La torta Martarè è composta da 4 diversi cioccolati fondenti, uova, burro, zucchero, crema di latte e rhum. Massimo Zetti mi fa assaggiare anche le versioni al caffè, al tè, all’aceto balsamico alle nocciole e peperoncino, quest’ultima vegana, perché senza burro.

La produce a Firenze l’Osteria De L’Ortolano e nel suo sito (www.osteriafirenze.com) si può trovare quanto di meglio portare a ta vola. Bodrato è cioccolato dal 1943 (http://www.bodratocioccolato.it). Undici anni fa Fabio Bergaglio ha rilevato il marchio creandone una nuova immagine: oggi ad Alessandria si produce il profumato nocciolato con le nocciole delle Langhe, il cremone a tre strati che mi papperei in tre secondi, il cioccolatino Boero che cela la polposa ciliegia di Vignola, importato dalla Italian Products in America, e che potrete acquistare al Eataly di New York. Però a colazione panettoni tutto l’anno!

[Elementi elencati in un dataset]
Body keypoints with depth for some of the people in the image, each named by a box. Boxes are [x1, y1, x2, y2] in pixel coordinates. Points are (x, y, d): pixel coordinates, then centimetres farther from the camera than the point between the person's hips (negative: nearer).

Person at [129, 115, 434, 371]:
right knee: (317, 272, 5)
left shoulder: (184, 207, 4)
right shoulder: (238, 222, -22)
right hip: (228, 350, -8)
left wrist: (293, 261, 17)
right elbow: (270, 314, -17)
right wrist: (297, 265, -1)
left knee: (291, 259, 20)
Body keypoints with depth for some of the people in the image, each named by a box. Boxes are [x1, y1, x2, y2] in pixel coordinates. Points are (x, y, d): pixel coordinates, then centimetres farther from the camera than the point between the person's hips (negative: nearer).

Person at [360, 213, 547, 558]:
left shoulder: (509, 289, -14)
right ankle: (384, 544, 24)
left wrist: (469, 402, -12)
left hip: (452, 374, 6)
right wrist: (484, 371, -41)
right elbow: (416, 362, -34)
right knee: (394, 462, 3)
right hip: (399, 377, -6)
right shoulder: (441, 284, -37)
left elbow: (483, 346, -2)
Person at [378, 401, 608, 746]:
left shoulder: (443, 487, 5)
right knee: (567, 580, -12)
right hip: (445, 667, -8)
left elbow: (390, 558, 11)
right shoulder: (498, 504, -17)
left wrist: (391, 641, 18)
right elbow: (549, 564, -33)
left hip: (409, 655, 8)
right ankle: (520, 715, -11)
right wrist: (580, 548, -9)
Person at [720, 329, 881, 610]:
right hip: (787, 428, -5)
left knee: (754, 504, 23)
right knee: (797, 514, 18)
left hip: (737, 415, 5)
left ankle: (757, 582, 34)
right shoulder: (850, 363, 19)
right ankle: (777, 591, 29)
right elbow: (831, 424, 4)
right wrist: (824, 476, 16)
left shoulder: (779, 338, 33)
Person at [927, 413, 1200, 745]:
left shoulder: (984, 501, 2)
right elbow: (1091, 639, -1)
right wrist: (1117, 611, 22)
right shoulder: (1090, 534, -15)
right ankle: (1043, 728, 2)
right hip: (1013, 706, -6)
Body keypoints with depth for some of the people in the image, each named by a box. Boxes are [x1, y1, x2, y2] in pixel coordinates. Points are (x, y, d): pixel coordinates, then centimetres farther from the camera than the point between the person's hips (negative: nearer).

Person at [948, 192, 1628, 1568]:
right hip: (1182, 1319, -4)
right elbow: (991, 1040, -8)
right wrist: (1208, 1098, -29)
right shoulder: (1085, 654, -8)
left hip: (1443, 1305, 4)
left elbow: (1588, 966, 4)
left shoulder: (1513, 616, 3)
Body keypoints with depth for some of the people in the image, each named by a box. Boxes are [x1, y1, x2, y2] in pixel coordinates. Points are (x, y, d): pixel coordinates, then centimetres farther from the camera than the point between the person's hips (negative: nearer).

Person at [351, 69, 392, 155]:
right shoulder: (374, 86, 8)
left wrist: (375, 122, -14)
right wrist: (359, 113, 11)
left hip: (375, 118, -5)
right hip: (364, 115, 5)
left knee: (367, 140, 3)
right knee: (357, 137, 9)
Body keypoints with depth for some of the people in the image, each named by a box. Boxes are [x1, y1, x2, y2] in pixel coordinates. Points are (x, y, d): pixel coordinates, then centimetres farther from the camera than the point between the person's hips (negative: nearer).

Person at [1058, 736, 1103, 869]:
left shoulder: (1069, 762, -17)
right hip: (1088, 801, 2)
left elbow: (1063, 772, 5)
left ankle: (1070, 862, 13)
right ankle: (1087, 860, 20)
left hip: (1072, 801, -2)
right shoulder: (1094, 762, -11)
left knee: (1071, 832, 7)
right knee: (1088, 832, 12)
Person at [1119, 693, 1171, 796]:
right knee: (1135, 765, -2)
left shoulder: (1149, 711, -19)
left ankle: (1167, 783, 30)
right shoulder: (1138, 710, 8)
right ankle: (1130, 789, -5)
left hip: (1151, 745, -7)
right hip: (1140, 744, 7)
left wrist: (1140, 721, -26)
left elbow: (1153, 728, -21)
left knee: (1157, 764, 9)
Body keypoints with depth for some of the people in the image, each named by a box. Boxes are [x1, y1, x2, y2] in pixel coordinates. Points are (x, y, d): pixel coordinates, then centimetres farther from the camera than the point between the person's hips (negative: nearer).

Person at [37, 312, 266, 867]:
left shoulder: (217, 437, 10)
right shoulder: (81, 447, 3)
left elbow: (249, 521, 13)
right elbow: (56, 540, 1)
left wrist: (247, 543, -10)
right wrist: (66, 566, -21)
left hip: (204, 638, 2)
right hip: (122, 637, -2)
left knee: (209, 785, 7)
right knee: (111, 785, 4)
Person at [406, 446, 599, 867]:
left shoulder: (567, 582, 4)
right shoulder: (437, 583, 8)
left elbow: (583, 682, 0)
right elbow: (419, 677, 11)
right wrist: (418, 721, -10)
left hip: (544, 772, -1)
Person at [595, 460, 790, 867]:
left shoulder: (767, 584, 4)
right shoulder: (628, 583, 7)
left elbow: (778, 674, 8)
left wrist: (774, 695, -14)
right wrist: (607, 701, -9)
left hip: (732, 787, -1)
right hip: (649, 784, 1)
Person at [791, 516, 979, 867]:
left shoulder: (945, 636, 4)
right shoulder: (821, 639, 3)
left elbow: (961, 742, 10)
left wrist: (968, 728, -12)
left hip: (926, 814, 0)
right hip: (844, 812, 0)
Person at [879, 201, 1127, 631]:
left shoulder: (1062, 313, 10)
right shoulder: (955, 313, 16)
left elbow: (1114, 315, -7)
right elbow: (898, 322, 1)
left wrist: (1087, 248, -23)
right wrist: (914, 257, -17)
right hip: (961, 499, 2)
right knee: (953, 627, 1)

» **Sul compito**:
Riscrivi come elenco puntato, per favore, il paragrafo del testo sui dolci che comincia con «La torta Martarè è composta». Conserva i fatti principali.

» **Risultato dell'esercizio**:
- Ingredienti della torta Martarè: 4 diversi cioccolati fondenti, uova, burro, zucchero, crema di latte e rhum.
- Massimo Zetti fa assaggiare anche le versioni al caffè, al tè, all'aceto balsamico alle nocciole e peperoncino.
- L'ultima versione è vegana perché non contiene burro.